Turn into driveway. Open garage door. Notice loud noise. Assume it’s the car. Pull into garage anyway. Turn off car. Notice noise again. Open car door. Notice you’re getting wet. Notice geyser shooting from top of water heater. Assume this is bad, since “containment” is a core attribute of the object “water heater.”
Take off shoes. Take off shirt. Toss inside. Close valve to water heater. Put car back in driveway. Begin moving Erin’s stuff. Realize how much water is involved (it’s running into the street). Realize you’ve been gone since 3:00. It’s midnight. Wonder how many of those nine hours involved a mini-Old Faithful in the garage. Keep moving Erin’s stuff. Notice lowest level of boxes occasionally soaked. Take inside, give to Erin to unpack and dry.
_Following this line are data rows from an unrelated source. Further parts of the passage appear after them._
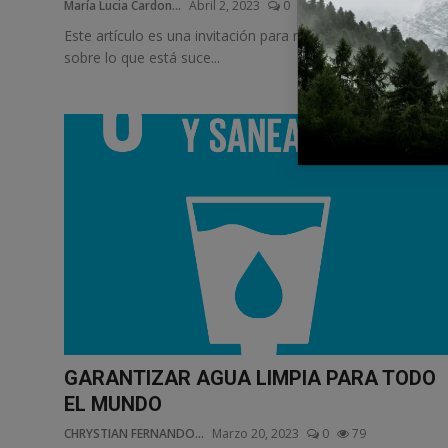
María Lucia Cardon...
Abril 2, 2023
0
75
Este artículo es una invitación para reflexionar y actuar
sobre lo que está suce...
GARANTIZAR AGUA LIMPIA PARA TODO
EL MUNDO
CHRYSTIAN FERNANDO...
Marzo 20, 2023
0
79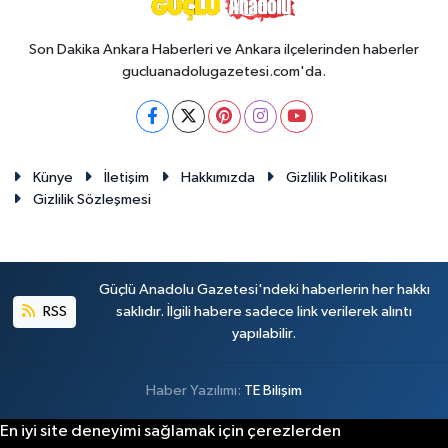
Son Dakika Ankara Haberleri ve Ankara ilçelerinden haberler
gucluanadolugazetesi.com'da.
Künye
İletişim
Hakkımızda
Gizlilik Politikası
Gizlilik Sözleşmesi
Güçlü Anadolu Gazetesi'ndeki haberlerin her hakkı
RSS
saklıdır. İlgili habere sadece link verilerek alıntı
yapılabilir.
Haber Yazılımı:
TE Bilişim
En iyi site deneyimi sağlamak için çerezlerden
Finish moving boxes — the ones you can — out of harm’s way. Have creeping realization that there’s a closet opposite the water heater. Rush inside to find Erin already there, moving things into the office, drying boxes. Be very glad modest comic book collection is all in mylar bags, as box itself is wet-but-not-soaked. Mop closet floor.
Move more boxes in garage. Call Joy, who is still at the restaurant, for plumber referral. Realize midnight-on-Sunday is not a good time to call plumbers, as their rate-o-meters are doubtless set to “obliterate” for anything between the evening news and football on Sunday. Settle things as best you can. Move boxes around. Put car back in garage. Sit on couch, wet, tired, and sort of hung over. Fall asleep on couch watching Tivo and drinking ginger ale. Be thankful water heater, at least, was not in an improved area of house. Wonder how much water heaters cost.